Türkiye’nin Aydın Sorunu

Bu yazıdaki kimi saptamaların pek çok kişiye ters geleceğini öngörebiliyorum. Türkiye’nin son 15 yılına açık şekilde damga vuran gerici anlayışın aydınları bunalttığının da farkındayım. Ama, bu koşullar altında da olsa özeleştiriyi kaçınılmaz buluyorum.


Her şeyden önce biz aydınların halkı küçümsemeye, aşağılamaya ve dışlamaya hakkımız olmadığını vurgulamak isterim. Unutulmamalı ki; geçen yüzyılın ilk çeyreğinde emperyalizme Atatürk önerliğinde unutamayacağı bir ders veren Türk halkı bugünkünden daha gelişmiş değildi. Halkla bütünleşme olamıyorsa bile halktan kopmama önemini bugün de koruyor. Atatürk’ün çevresine topladığı bir avuç aydınla verdiği savaşımı o zamanın Türk halkının yüzde kaçı anlamış olabilir? Eşsiz önderlikle birleşen halkla bütünleşme bu ve benzeri soruları önemsiz kılmıştır.


Son günlerde rastlanan bir kaç aydın tutumuyla sürdürelim!


İktidarın gerici ve baskıcı tutumundan yaka silkenlerin bu örnekleri göz önüne almalarında yarar var.


İktidarın İskilipli Atıf Hoca ve Mustafa Sabri aşkından yakınanların Seyyit Rıza sevgisine ne demeli? Türkiye’yi yönetenler bile Atatürk’e sarılmak zorunda kalmışken bu tutku nasıl açıklanmalı? Bırakınız yüceltilmeyi ve güzellenmeyi adı anılmaya değmeyecek bir ortaçağ artığının idolleştirilmesi zorlamaları üzerinde düşünülmeye ve konuşulmaya değer olmalıdır. Cumhuriyet’in Tuncelisi bir yana bırakılarak karanlık çağın Dersim’iyle avunmak, yok olup gitmiş bir adı diriltmeye çalışmak Osmanlıcılıktan ne denli farklı bir yaklaşım biçimi olabilir?


Güncel bir başka örnek NATO üzerinedir!


NATO’nun Türkiye ve Atatürk düşmanlığı bu kadar açıklıkla ortaya çıkmışken ve NATO gibi anlamsız, gereksiz ve zararlı bir örgütten çıkma fırsatı doğmuşken aydınlarımızın söylemleri akıl alacak gibi değildir.


Birisine göre NATO her şeye karşın gerekli bir örgütmüş. Türkiye bunun dışında kalamazmış. Bir başkasının kaygısı çok daha ibretlik. NATO’dan çıkarsak daha kötüsüne tutulurmuşuz. “Ölümü gösterip hastalığa razı etmek” böyle bir şey olsa gerek.
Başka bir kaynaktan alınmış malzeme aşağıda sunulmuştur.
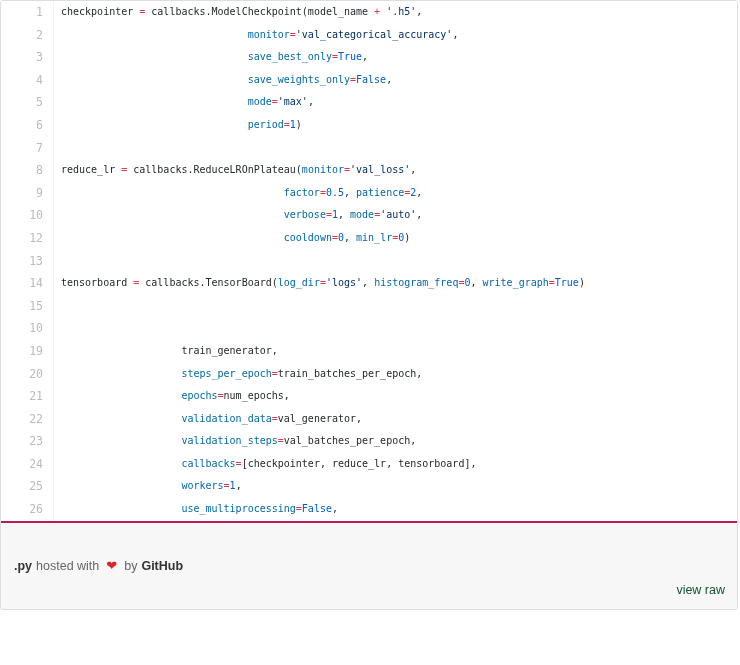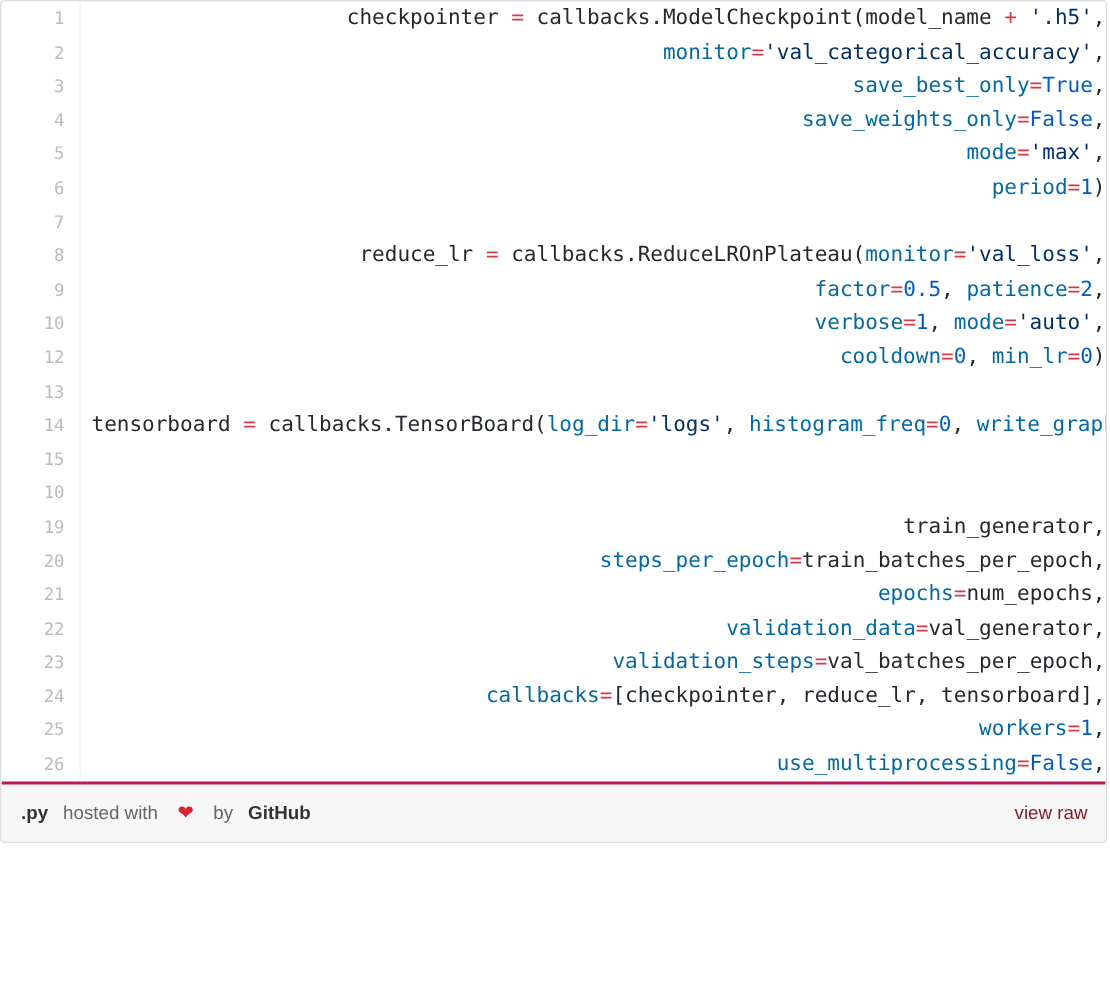--- a/index.html
+++ b/index.html
@@ -61,13 +61,12 @@
     padding: 0 0 0 7px;
     vertical-align: top;
     font-family: "DejaVu Sans Mono", monospace;
-    font-size: 14px;
+    font-size: 10px;
     line-height: 22.6px;
     color: #24292e;
     white-space: pre;
     background: #ffffff;
     overflow: hidden;
-    text-align: right;
   }
 
   

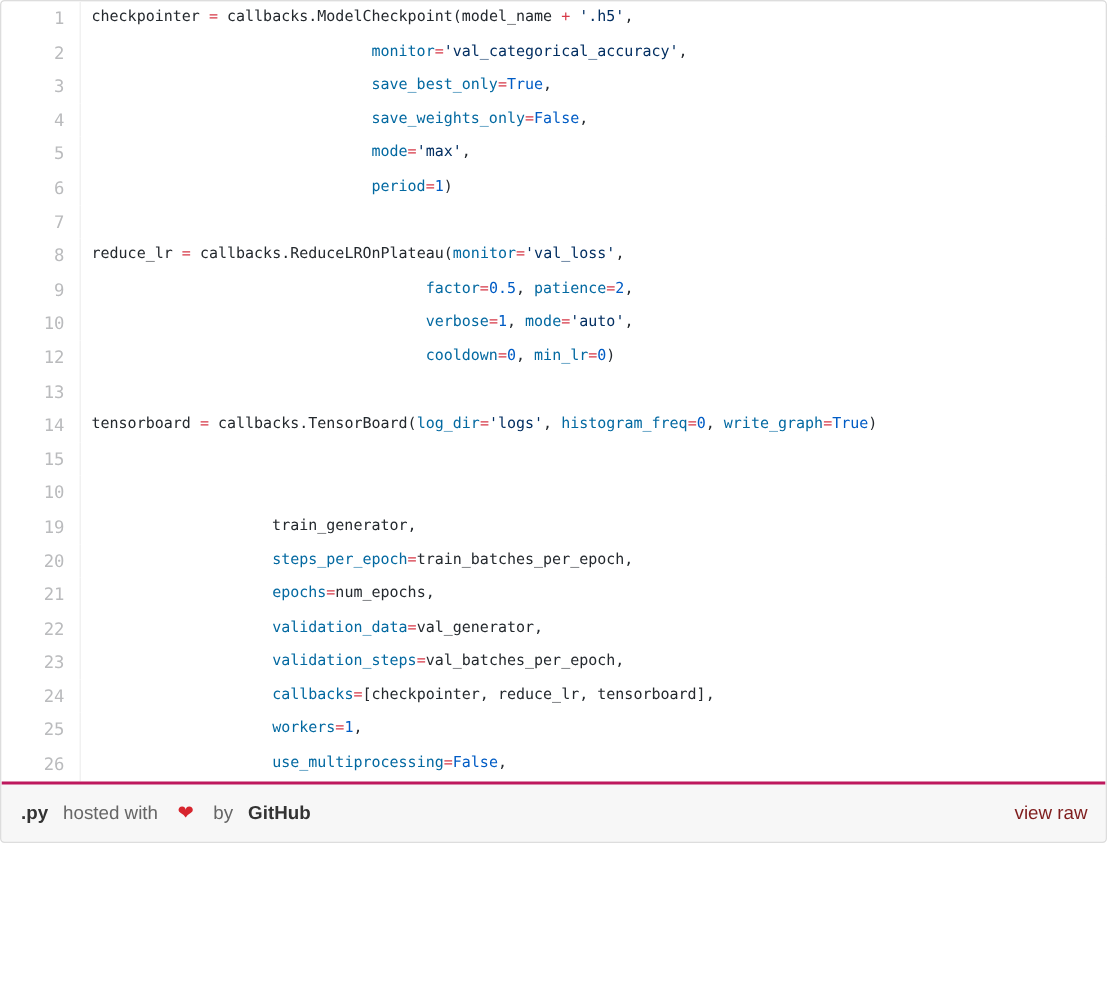--- a/index.html
+++ b/index.html
@@ -100,7 +100,7 @@
   }
   .meta-left .plain {
     color: #666666;
-    margin: 0 10px;
+    margin: 0 4px;
   }
   .meta-left .brand {
     font-weight: bold;

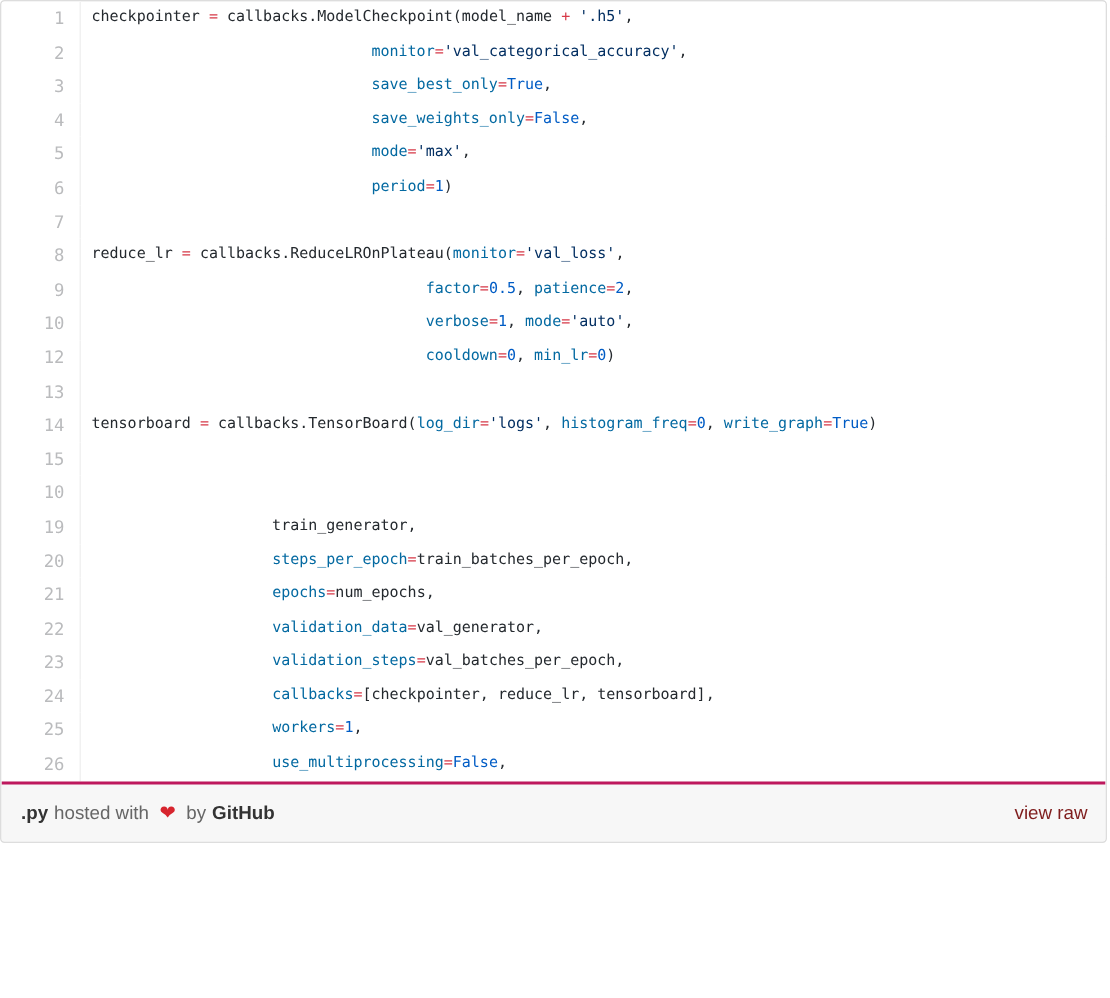--- a/index.html
+++ b/index.html
@@ -116,10 +116,11 @@
     top: 0px;
   }
   .view-raw {
-    color: #7f1d1d;
+    color: #14532d;
     text-decoration: none;
     font-size: 12.5px;
     white-space: nowrap;
+    margin-top: 48px;
   }
 </style>
 </head>

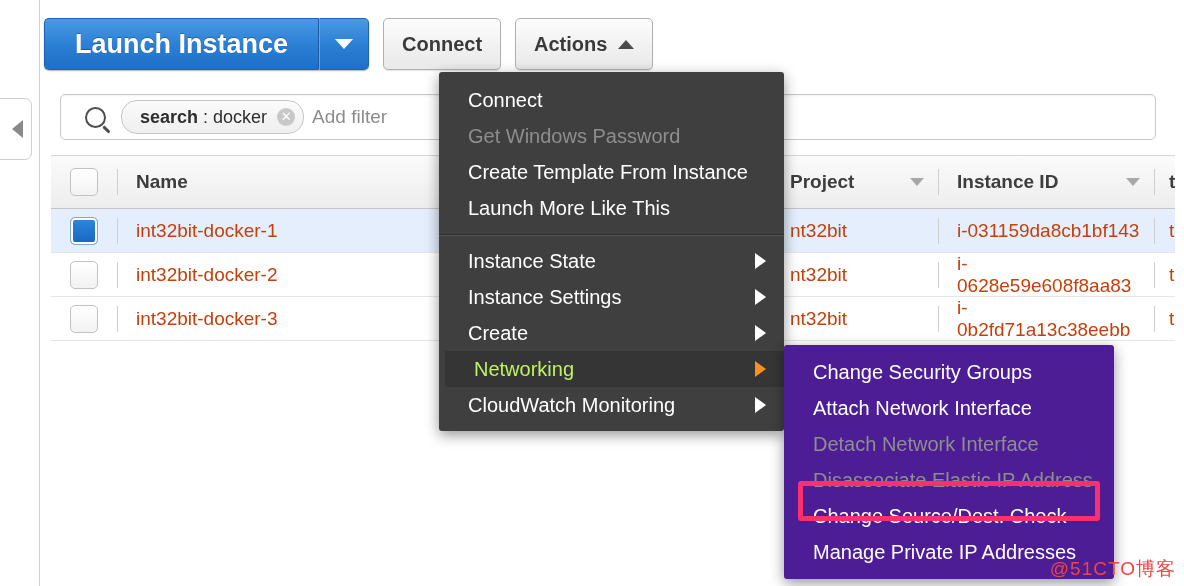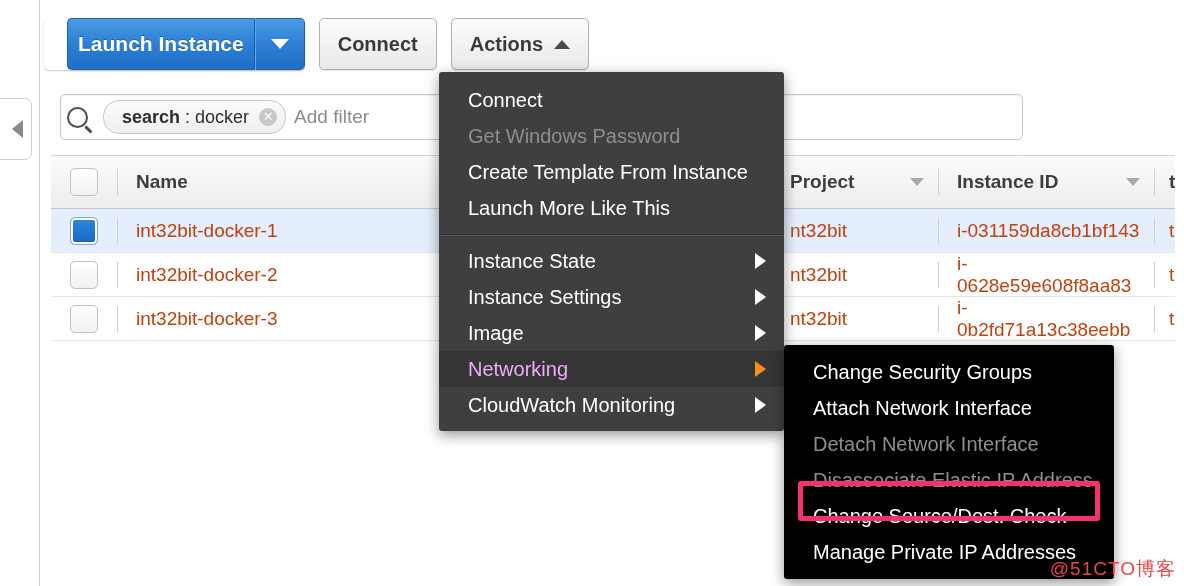--- a/index.html
+++ b/index.html
@@ -98,9 +98,8 @@
   #launch-main {
     border-radius: 5px 0 0 5px;
     border-right: 1px solid #1a5ba4;
-    padding: 0 10px;
-    font-size: 21px;
-    margin-left: 23px;
+    padding: 0 30px;
+    font-size: 27px;
   }
   #launch-caret {
     border-radius: 0 5px 5px 0;

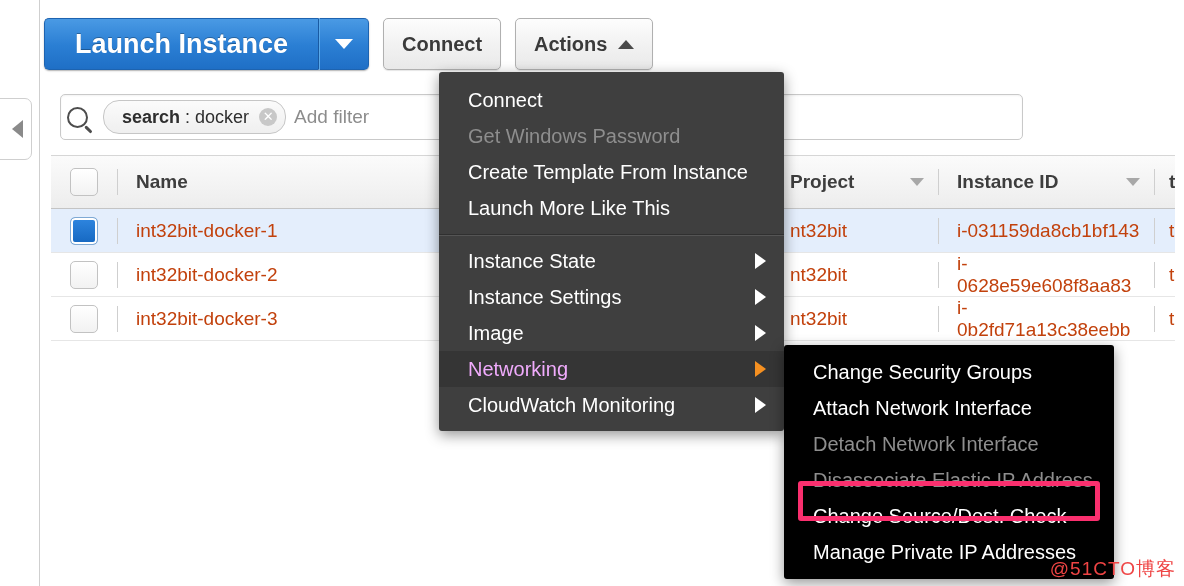--- a/index.html
+++ b/index.html
@@ -126,7 +126,7 @@
   #filter-bar {
     position: absolute;
     left: 19px; top: 94px;
-    width: 963px;
+    width: 1096px;
     height: 46px;
     background: #ffffff;
     border: 1px solid #c9c9c9;
@@ -134,7 +134,7 @@
     box-sizing: border-box;
     display: flex;
     align-items: center;
-    padding-left: 6px;
+    padding-left: 24px;
     box-shadow: inset 0 1px 2px rgba(0,0,0,.05);
   }
   #search-icon-wrap { width: 32px; display: flex; align-items: center; }

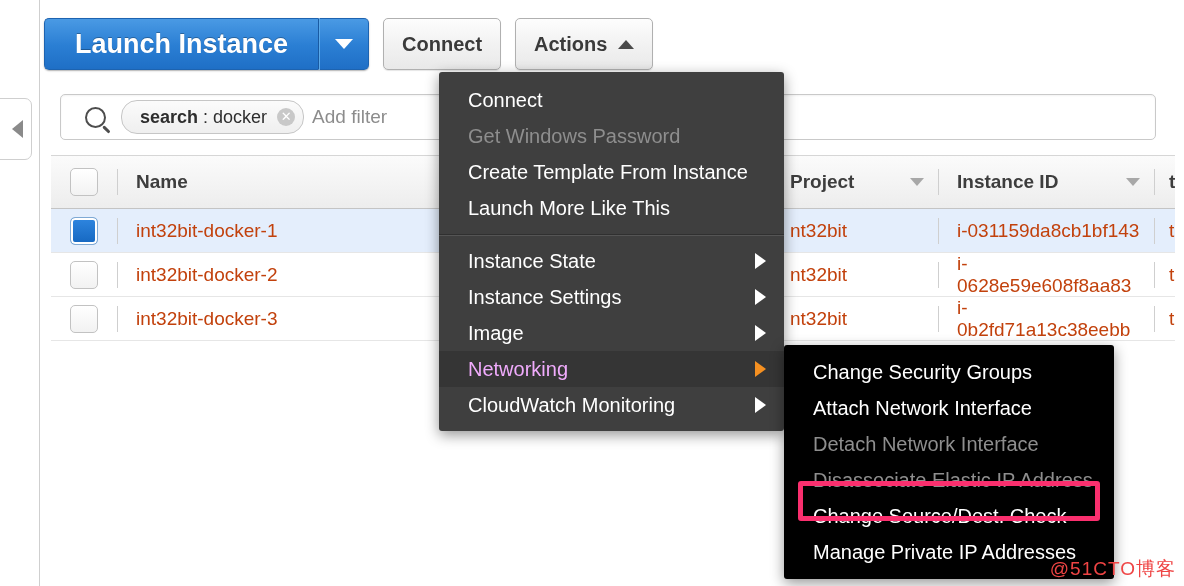--- a/index.html
+++ b/index.html
@@ -445,7 +445,7 @@
       <span class="mi-arrow"></span>
     </div>
     <div class="mi">
-      <span>Image</span>
+      <span>Create</span>
       <span class="mi-arrow"></span>
     </div>
     <div class="mi highlight">

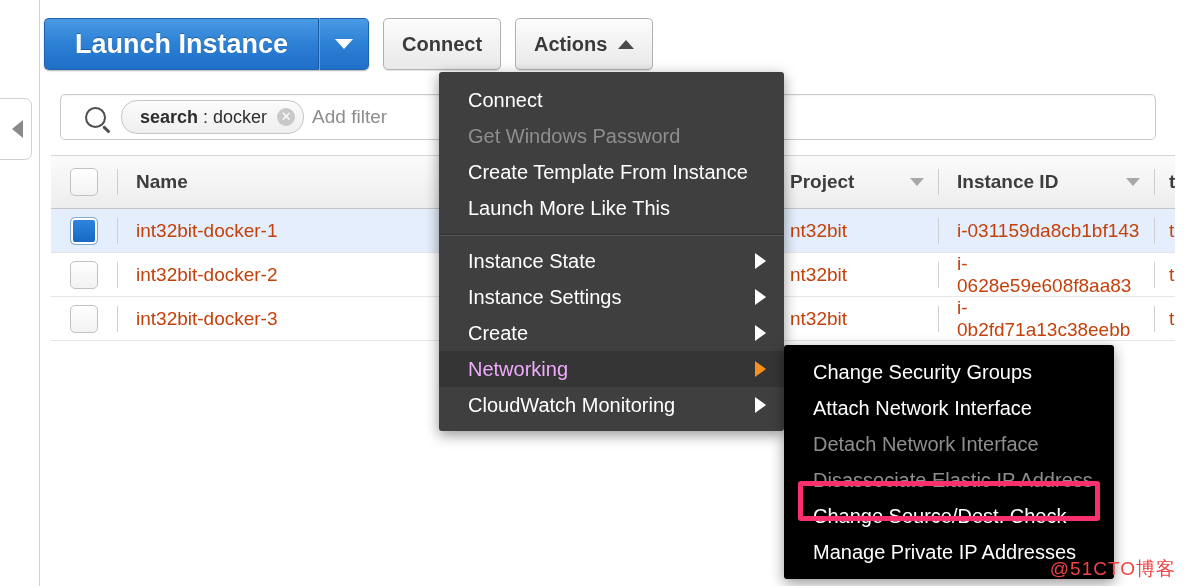--- a/index.html
+++ b/index.html
@@ -283,7 +283,7 @@
     cursor: default;
   }
   .mi.disabled { color: #8e8e8e; }
-  .mi.highlight { background: #353535; color: #f0abfc; }
+  .mi.highlight { background: #353535; color: #bef264; margin-left: 6px; }
   .mi-arrow {
     width: 0; height: 0;
     border-top: 8px solid transparent;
Aydın savrukluğunun geldiği bu noktada Attilâ İlhan’ı saygıyla anmanın sırasıdır. Her sözü ve yazısıyla doğruları çekinmeksizin söyleyen, düşüncelerini falanca ne der, filanca nasıl karşılar türünden korkulara kurban etmeksizin açığa vuran parolası vatan, işareti namus olan büyük usta gettolaşmanın sakıncalarına ve çıkmazlarına hemen her fırsatta sayısız kez değinmişti.


Ordumuzdan, aydınımıza uzanan geniş bir yelpazede ülkemizin aydınlık yüzlerinin gettolaşmaya kurban gitmekte olduğunu; bu tutum değiştirilmezse daha büyük sorunların kapıda olduğunu her fırsatta yineledi durdu Attila İlhan sağlığında. Yokluğunda o saptamaları bir kez daha okunmalı!


Türkiye, Cumhuriyet projesinden geri adım attığı ve bu olumsuz tutumu 3 çeyrek yüzyıldır inatla sürdürdüğü için eğitimsiz ve umarsız insan yığınlarının yurdu oldu. Kuşku götürmeyecek bir gerçektir bu!


Böyle bir topluma Seyyit Rıza’yı baştacı edenler mi, Tunceli’yi Dersim yapmak isteyenler mi yoksa NATO’dan çıkarsak başımıza daha büyük dertler açılır diyebilen korkaklık ve kişiliksizlik mi önderlik edecek?


İşte bu nedenle Türkiye’nin cahil ve eğitimsiz yığınları kadar aydınlarıyla sorunu vardır!


Ve belki de bu sorunu çok daha yakıcıdır!


Türkiye Seyyit Rıza’yla, Dersimcilikle ve NATO’culukla esenliğe çıkamaz!


Türkiye, aydın karanlığını yırtmadıkça günyüzü göremez!